Stony Brook physicists help confirm theories on black hole mergers through major global collaboration


Ann-Margaret Navarra, associate professor | Stony Brook University website

Stony Brook University researchers have played a significant role in an international team’s latest findings on black hole mergers, marking the 10th anniversary of the first direct detection of gravitational waves. Associate Professor Will Farr and graduate student Nicole Khusid from Stony Brook’s Department of Physics and Astronomy contributed to a global effort using data from the loudest black hole merger observed to date. Their work confirms theoretical predictions about black hole spacetimes made by Albert Einstein, Stephen Hawking, and Roy Kerr.

The research is part of the LIGO-Virgo-KAGRA (LVK) collaboration, which includes scientists associated with the Laser Interferometer Gravitational-Wave Observatory (LIGO), Virgo Interferometer, and Kamioka Gravitational Wave Detector (KAGRA). The findings will be published in Physical Review Letters.

Professor Farr and Columbia University Assistant Professor Maximiliano Isi, both also affiliated with the Flatiron Institute’s Center for Computational Astrophysics, analyzed LIGO data for this study. Nicole Khusid helped develop computer codes for early analysis that aided in identifying key features of the event.
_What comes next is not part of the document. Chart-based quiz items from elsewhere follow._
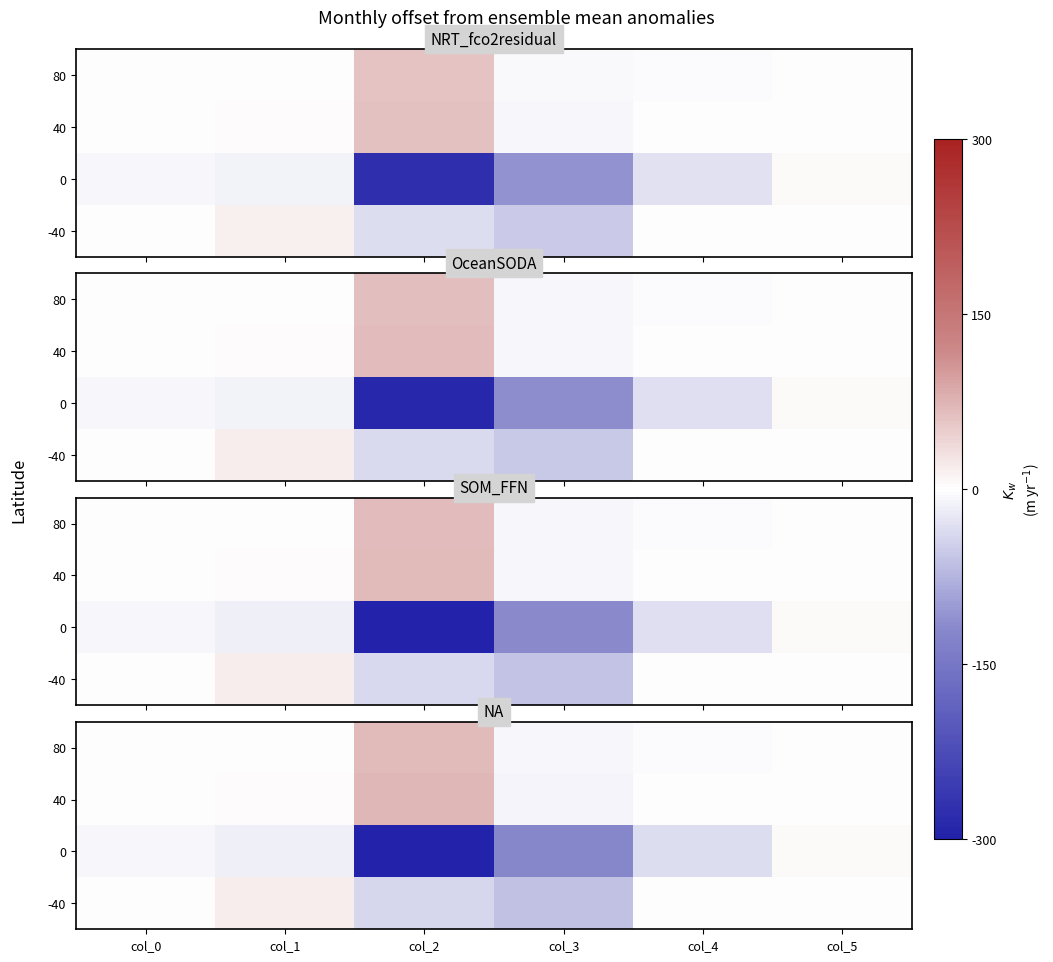

At col_4, list the series in order from largest to smallest.

40, -40, 80, 0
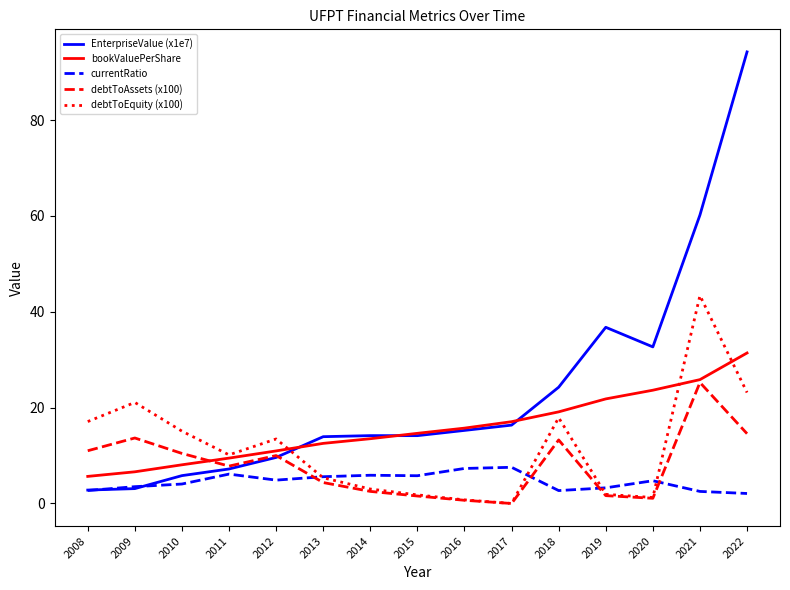

Is this an area chart (filled region under the line)?

No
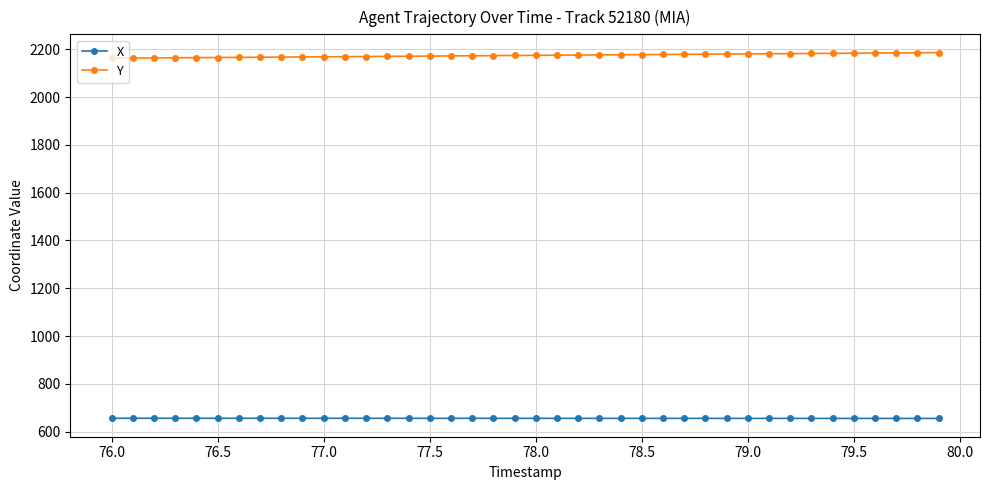

What is the highest value of the Y series?

2186.0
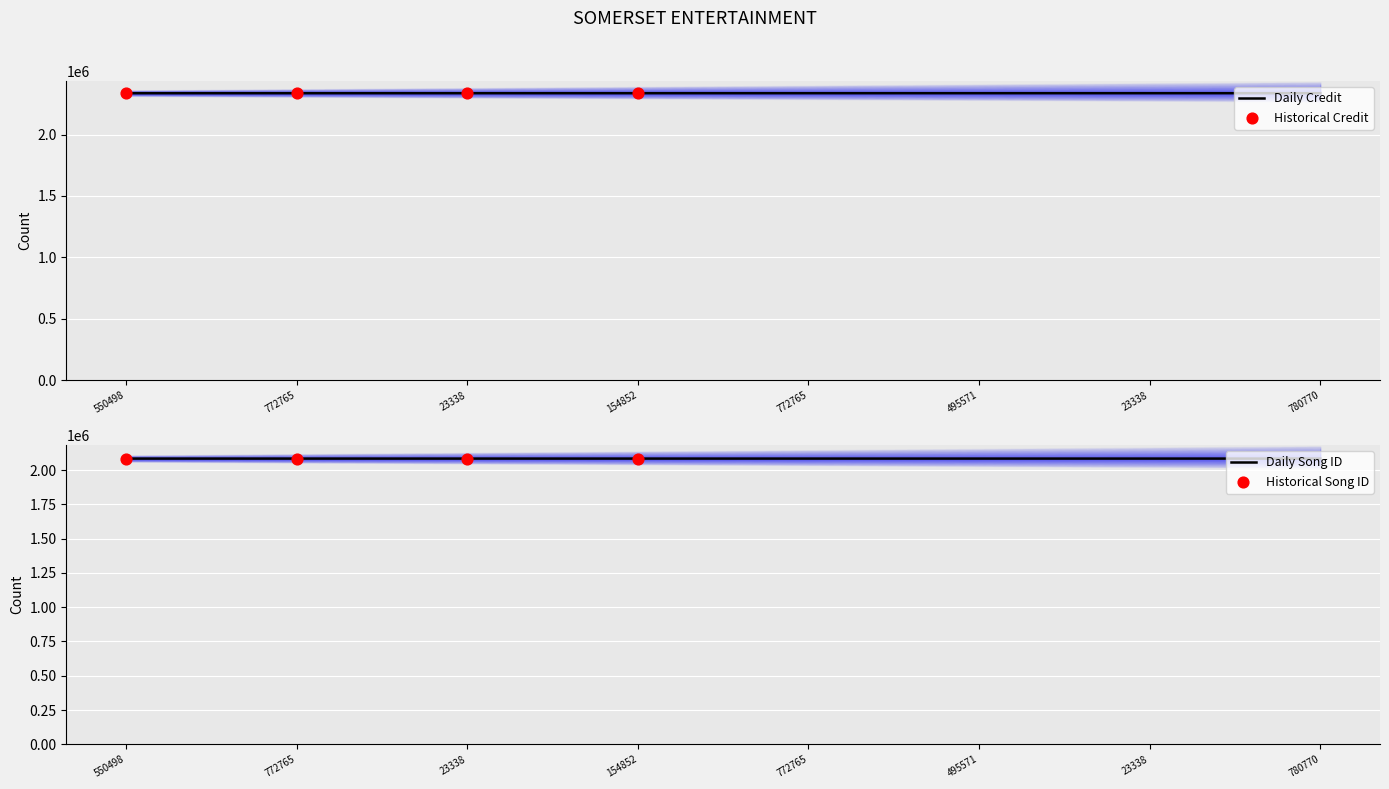

At which category is the sum across all series the highest?

772765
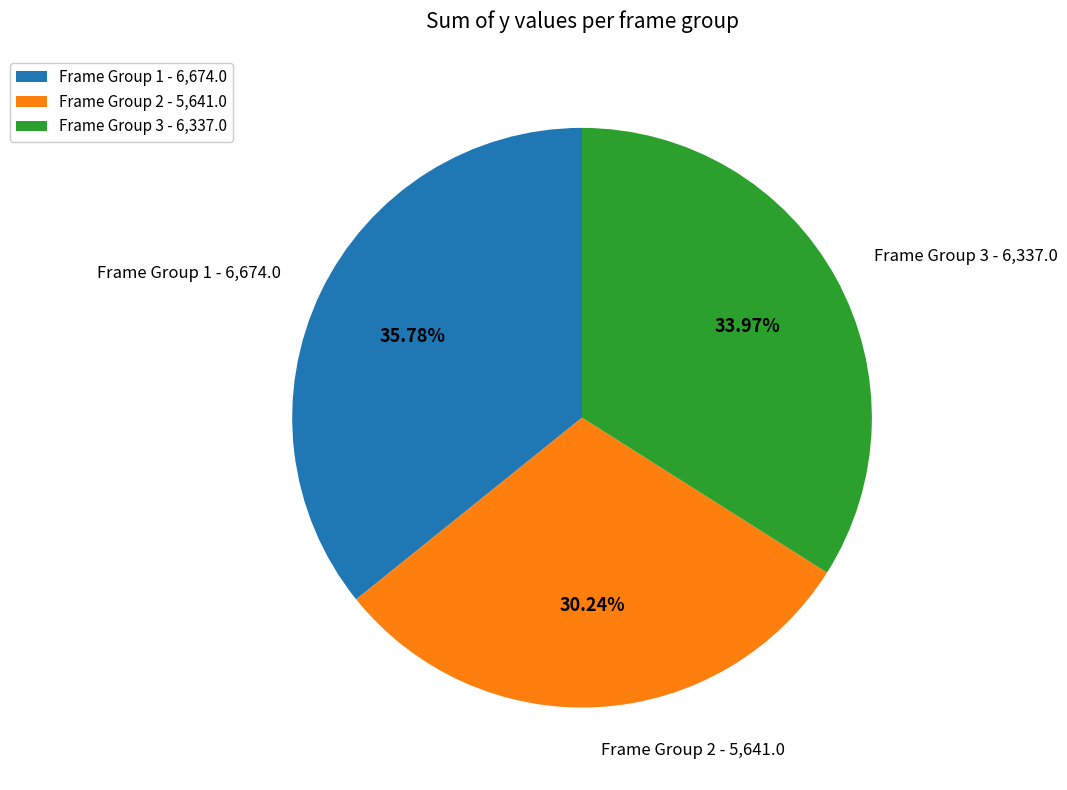

Between Frame Group 2 - 5,641.0 and Frame Group 1 - 6,674.0, which is larger?

Frame Group 1 - 6,674.0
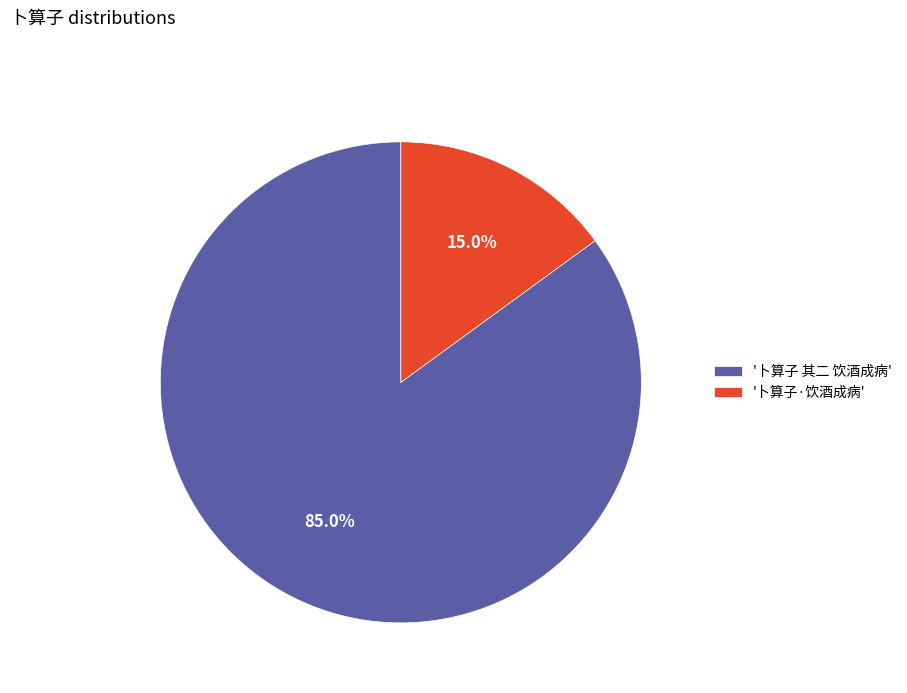

What is the ratio of the value at '卜算子 其二 饮酒成病' to the value at '卜算子·饮酒成病'?

5.7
The research provides new insights into black holes and tests how quantum physics aligns with Einstein’s general relativity theory. It also confirms theories developed by Stephen Hawking regarding black hole event horizons.

According to the researchers, this observation offers precise measurements from a collision between two black holes—one 34 times the mass of the sun and another 32 times—resulting in a single 63-solar-mass black hole spinning at 100 revolutions per second. This event allowed scientists to observe all stages of the merger within milliseconds after contact. They measured areas of each progenitor's horizon before merging and compared them to that of the remnant. As predicted by Hawking’s theory, they found that “the remnant’s area must be larger than the sum of the progenitors’ areas,” which matched their observations at high statistical significance.

“Observing the gravitational waves emitted by these black holes is our best hope for learning about the properties of the extreme spacetimes they produce,” says Farr. “As we build more and better gravitational wave detectors, the precision will continue to improve; but it is amazing to think that only ten years after the very first observations of a merger like this, we are already making precision measurements of the spacetime generated by these extreme objects, and able to observationally confirm precise mathematical predictions about black holes.”

“Back in March, I had the opportunity to share my preliminary analyses of this 10-year-anniversary event with members of the LVK at a collaboration-wide meeting,” said Khusid. “The results, namely the precise measurement of multiple tones at late times in the post-merger gravitational wave signal, quickly generated interest–it felt exciting and rewarding to hear the community respond to the science potential of this merger. With this event alone, we’ve performed some of the strongest tests of our understanding of gravity and black holes!”

Barry Barish, Nobel laureate and President’s Distinguished Endowed Chair in Physics at Stony Brook University College of Arts and Sciences’ Department of Physics and Astronomy, commented on advances since LIGO's first detection: “The improvements in sensitivity of LIGO have truly opened up a new way to see the universe,” said Barish. “We now observe new events weekly, and with precision, enabling such exciting, detailed studies of black holes.”

Barish led construction efforts for LIGO beginning in 1994; his leadership culminated in its first historic detection in 2015—a breakthrough that earned him along with Rainer Weiss and Kip Thorne the Nobel Prize in Physics in 2017.

Looking ahead, researchers expect future detectors will become even more sensitive over time—by as much as tenfold within a decade—which could further advance understanding through additional discoveries about these cosmic phenomena.

Stony Brook University is recognized as New York’s flagship public university within the State University System (SUNY), enrolling over 26,000 students and participating actively in academic research initiatives across disciplines—including co-management responsibilities for Brookhaven National Laboratory for the U.S. Department of Energy—and was recently named anchor institution for The New York Climate Exchange on Governors Island.